**What is needed**: Please return the records below exactly as they stand, with the pictures removed.

[Dataset records]
- Opening Delimiter -

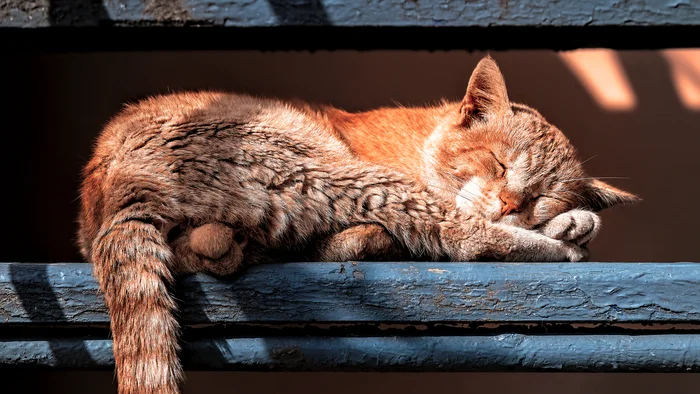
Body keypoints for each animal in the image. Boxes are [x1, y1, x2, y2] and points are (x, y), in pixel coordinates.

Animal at [78, 56, 640, 394]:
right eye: (499, 164)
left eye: (542, 195)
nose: (509, 205)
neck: (424, 140)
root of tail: (118, 183)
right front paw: (568, 229)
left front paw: (568, 219)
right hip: (327, 167)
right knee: (460, 236)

- Closing Delimiter -

**Solution for this task**:
Body keypoints for each animal in the image. Boxes are [x1, y1, x2, y2] and points are (x, y), in pixel coordinates.

Animal at [78, 56, 640, 394]:
right eye: (499, 164)
left eye: (542, 195)
nose: (509, 205)
neck: (424, 140)
root of tail: (118, 183)
right front paw: (568, 229)
left front paw: (568, 219)
right hip: (327, 167)
right knee: (460, 236)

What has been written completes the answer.